WORK INSTRUCTION:
Pictures are to be dropped from the copy. Retype the listing exactly.

INPUT DATA:
***

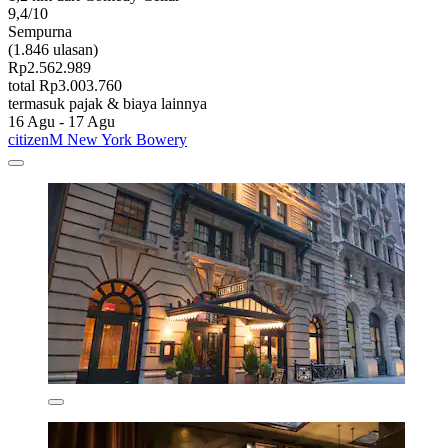
9,4/10
Sempurna
(1.846 ulasan)
Rp2.562.989
total Rp3.003.760
termasuk pajak & biaya lainnya
16 Agu - 17 Agu
citizenM New York Bowery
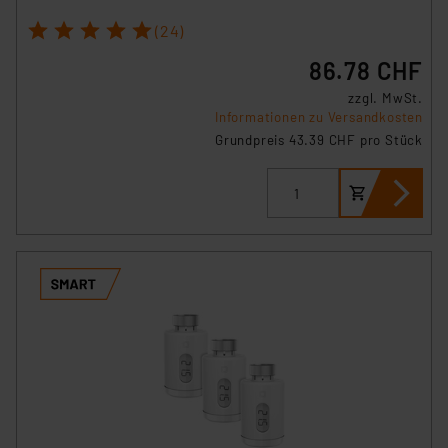
1
2
3
4
5
(24)
86.78 CHF
zzgl. MwSt.
Informationen zu Versandkosten
Grundpreis 43.39 CHF pro Stück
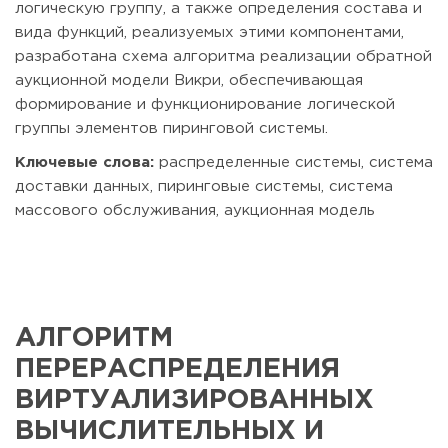
логическую группу, а также определения состава и
вида функций, реализуемых этими компонентами,
разработана схема алгоритма реализации обратной
аукционной модели Викри, обеспечивающая
формирование и функционирование логической
группы элементов пиринговой системы.
Ключевые слова:
распределенные системы, система
доставки данных, пиринговые системы, система
массового обслуживания, аукционная модель
АЛГОРИТМ
ПЕРЕРАСПРЕДЕЛЕНИЯ
ВИРТУАЛИЗИРОВАННЫХ
ВЫЧИСЛИТЕЛЬНЫХ И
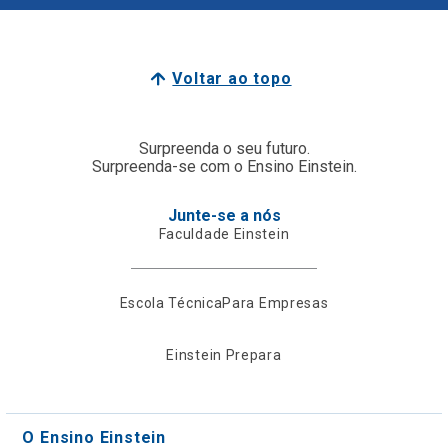
Voltar ao topo
Surpreenda o seu futuro.
Surpreenda-se com o Ensino Einstein.
Junte-se a nós
Faculdade Einstein
Escola Técnica
Para Empresas
Einstein Prepara
O Ensino Einstein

***

OUTPUT FOR THIS EXERCISE:
9,4/10
Sempurna
(1.846 ulasan)
Rp2.562.989
total Rp3.003.760
termasuk pajak & biaya lainnya
16 Agu - 17 Agu
citizenM New York Bowery
1
2
3
4
5
(24)
86.78 CHF
zzgl. MwSt.
Informationen zu Versandkosten
Grundpreis 43.39 CHF pro Stück
логическую группу, а также определения состава и
вида функций, реализуемых этими компонентами,
разработана схема алгоритма реализации обратной
аукционной модели Викри, обеспечивающая
формирование и функционирование логической
группы элементов пиринговой системы.
Ключевые слова:
распределенные системы, система
доставки данных, пиринговые системы, система
массового обслуживания, аукционная модель
АЛГОРИТМ
ПЕРЕРАСПРЕДЕЛЕНИЯ
ВИРТУАЛИЗИРОВАННЫХ
ВЫЧИСЛИТЕЛЬНЫХ И
Voltar ao topo
Surpreenda o seu futuro.
Surpreenda-se com o Ensino Einstein.
Junte-se a nós
Faculdade Einstein
Escola Técnica
Para Empresas
Einstein Prepara
O Ensino Einstein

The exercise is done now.